RM : Considérez-vous pour autant la musique de film ou de série télévisée, comme une activité alimentaire ?

LP : Non, bien sûr, c'est très intéressant. Mais aujourd'hui l'on voit déferler des Philistins, qui imposent des méthodes très standardisées. Dans ces conditions, cela ne m'amuse plus du tout. En revanche, je garde un excellent souvenir de Maigret et je regrette l'interruption de la série.

RM : Pour en revenir à la loi sur lé téléchargement illégal, que pensez-vous du projet présenté ?

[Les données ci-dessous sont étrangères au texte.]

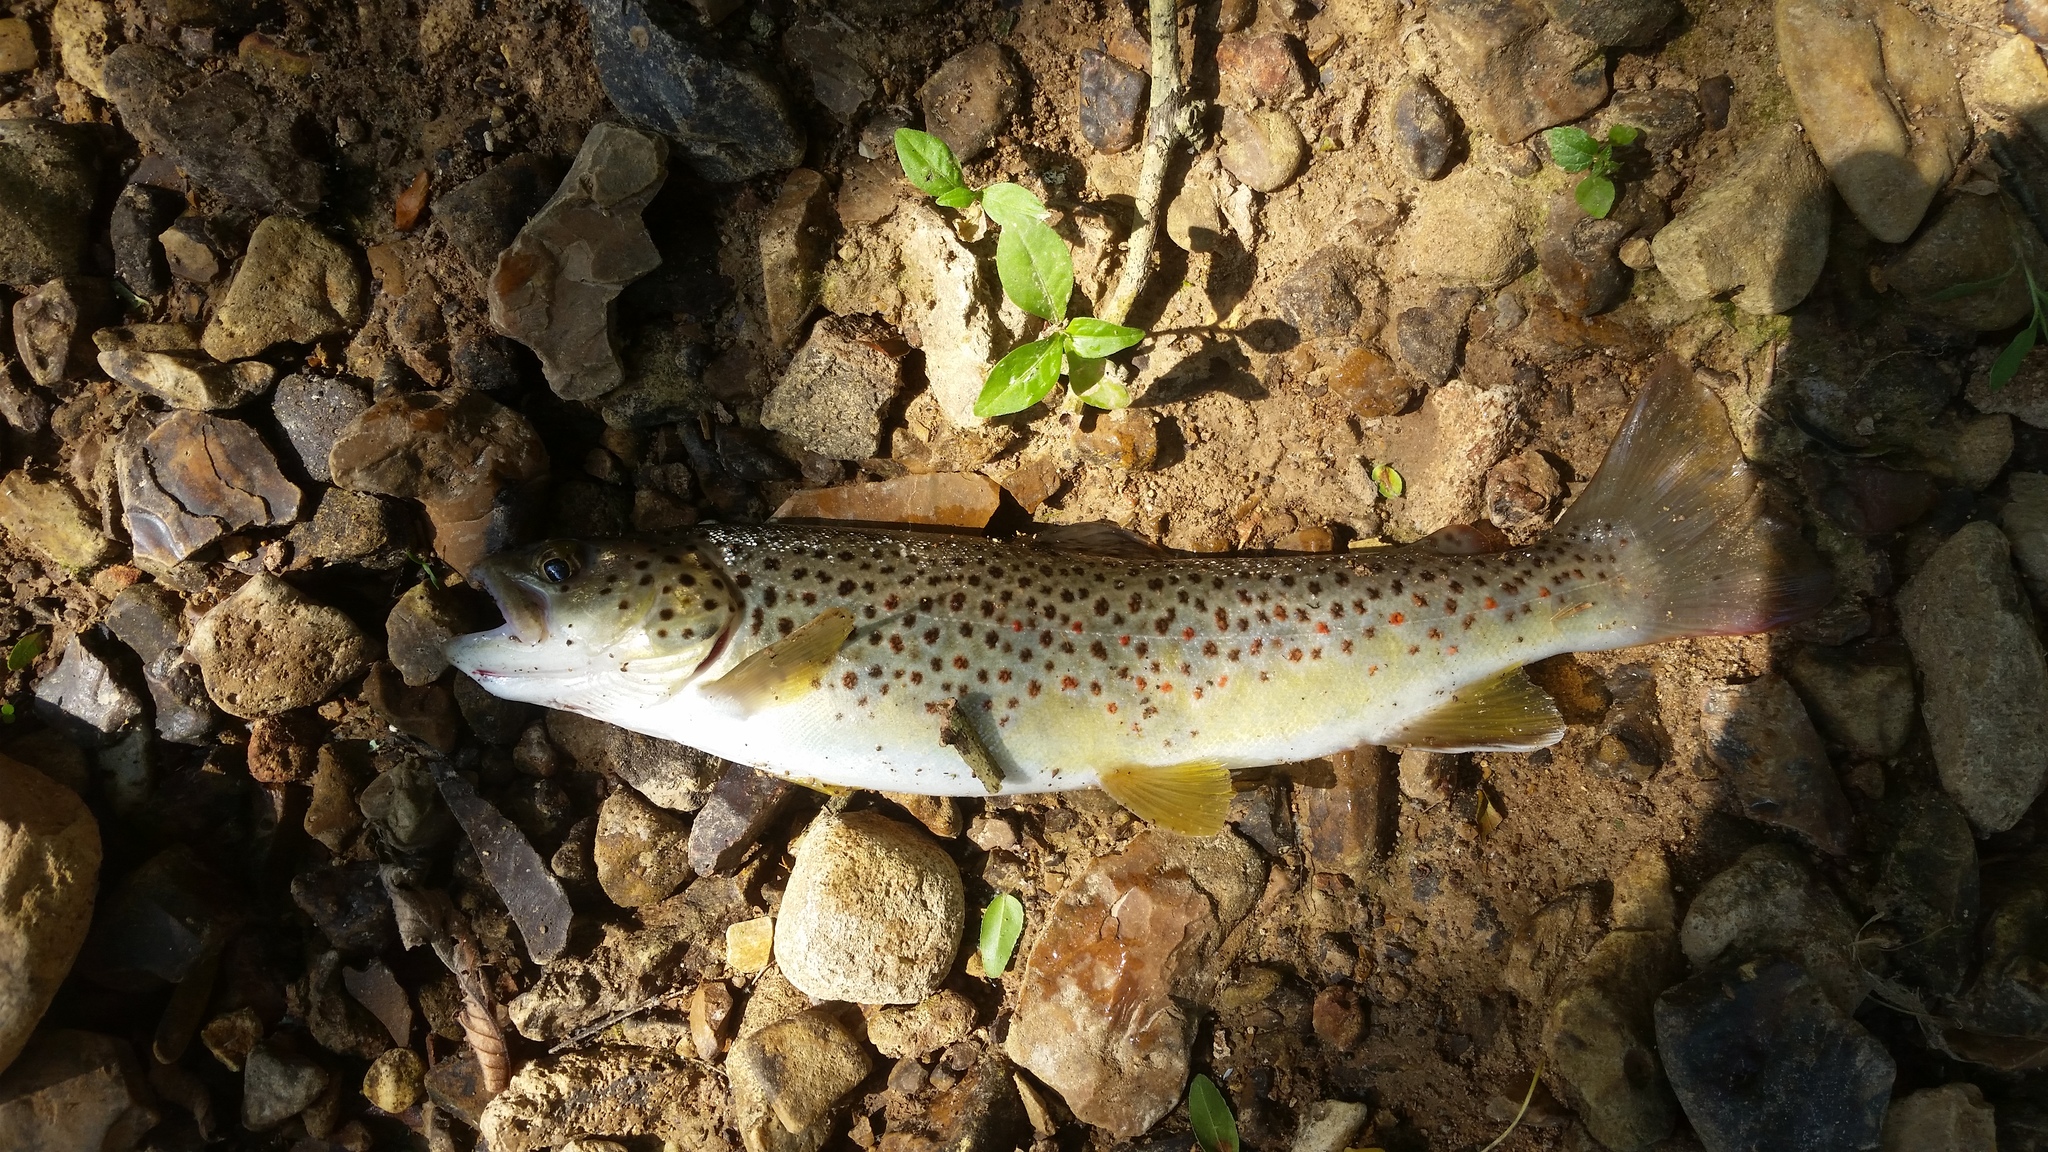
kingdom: Animalia
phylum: Chordata
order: Salmoniformes
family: Salmonidae
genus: Salmo
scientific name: Salmo trutta
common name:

LP : Il était impossible pour la SACEM de ne pas s'associer à une concertation générale visant à sortir d'un système uniquement répressif idiot et inefficace. Depuis 2003, il y a eu seulement 50 procédures dont 17 sont allées à l'exécution pour des moyennes de 200 à 300 euros. D'un autre côté, les idées de licence globale bafouaient le droit exclusif. Ceci dit, nous constatons que nous sommes devant une loi dont la première conséquence est que les auteurs auront le droit de payer pour un exercice de police, c'est-à-dire de rémunérer des sociétés spécialisées dans la recherche sur internet. Si nous repérons 5000 contrevenants, sur une adresse IP à un instant précis, ils recevront un message d'alerte mais ne seront pas placés sous surveillance et retomberont aussitôt dans la masse des millions d'internautes. Pour recevoir le deuxième message, ils devront être «attrapés» une nouvelle fois… Quelle est la probabilité d'un recoupement à trois reprises sur l'ensemble des internautes ? Ensuite, il faut constater une dévalorisation terrible de la musique sur internet, parce que les recettes publicitaires y sont faibles du fait de difficultés à capter l'attention. Donc, même si le téléchargement légal double ou triple grâce à cette loi, les effets seront peu sensibles. Depuis cinq ans, nous répartissons annuellement cinquante millions de moins au titre du disque, et en contrepartie deux millions ou deux millions et demi de plus grâce à internet. Il va donc falloir effectuer un suivi très actif et se poser d'autres questions. A titre personnel, ce qui n'engage donc pas la SACEM, je pense que nous arriverons à une nouvelle forme de licence où les utilisateurs, moyennant une majoration de leur abonnement à laquelle aura participé le fournisseur d'accès, auront accès à des fichiers fournis par l'ensemble des producteurs avec des fichiers sains et normés, assurant une parfaite traçabilité des ayant-droits.